> **Record set**:
╭──

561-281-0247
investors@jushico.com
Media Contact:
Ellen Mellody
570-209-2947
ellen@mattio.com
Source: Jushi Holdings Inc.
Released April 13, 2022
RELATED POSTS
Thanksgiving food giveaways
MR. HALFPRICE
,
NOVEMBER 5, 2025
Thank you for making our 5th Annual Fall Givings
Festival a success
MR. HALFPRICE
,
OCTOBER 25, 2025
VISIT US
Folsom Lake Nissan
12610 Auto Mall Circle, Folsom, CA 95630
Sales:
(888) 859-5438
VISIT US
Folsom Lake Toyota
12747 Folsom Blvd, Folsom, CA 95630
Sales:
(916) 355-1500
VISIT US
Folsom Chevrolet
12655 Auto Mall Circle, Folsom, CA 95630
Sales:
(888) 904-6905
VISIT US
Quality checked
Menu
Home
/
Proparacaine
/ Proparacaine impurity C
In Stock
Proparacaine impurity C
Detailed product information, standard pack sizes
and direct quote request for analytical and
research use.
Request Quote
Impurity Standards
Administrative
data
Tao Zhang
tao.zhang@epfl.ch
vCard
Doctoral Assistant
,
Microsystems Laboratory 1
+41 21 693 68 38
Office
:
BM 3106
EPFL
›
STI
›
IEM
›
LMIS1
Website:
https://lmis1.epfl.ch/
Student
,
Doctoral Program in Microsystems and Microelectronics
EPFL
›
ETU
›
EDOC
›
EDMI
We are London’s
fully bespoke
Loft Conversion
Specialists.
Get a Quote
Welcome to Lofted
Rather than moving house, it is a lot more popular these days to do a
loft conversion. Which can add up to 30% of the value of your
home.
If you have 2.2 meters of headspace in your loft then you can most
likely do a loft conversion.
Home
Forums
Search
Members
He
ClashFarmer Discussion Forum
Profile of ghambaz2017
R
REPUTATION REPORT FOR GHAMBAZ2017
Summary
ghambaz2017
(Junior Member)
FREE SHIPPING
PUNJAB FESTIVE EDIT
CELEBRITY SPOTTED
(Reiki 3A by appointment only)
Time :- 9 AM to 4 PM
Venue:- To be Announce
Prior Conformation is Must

╰──

> **What to do**:
Extract from the data every line where "Folsom" shows up.

> **Written response**:
Folsom Lake Nissan
12610 Auto Mall Circle, Folsom, CA 95630
Folsom Lake Toyota
12747 Folsom Blvd, Folsom, CA 95630
Folsom Chevrolet
12655 Auto Mall Circle, Folsom, CA 95630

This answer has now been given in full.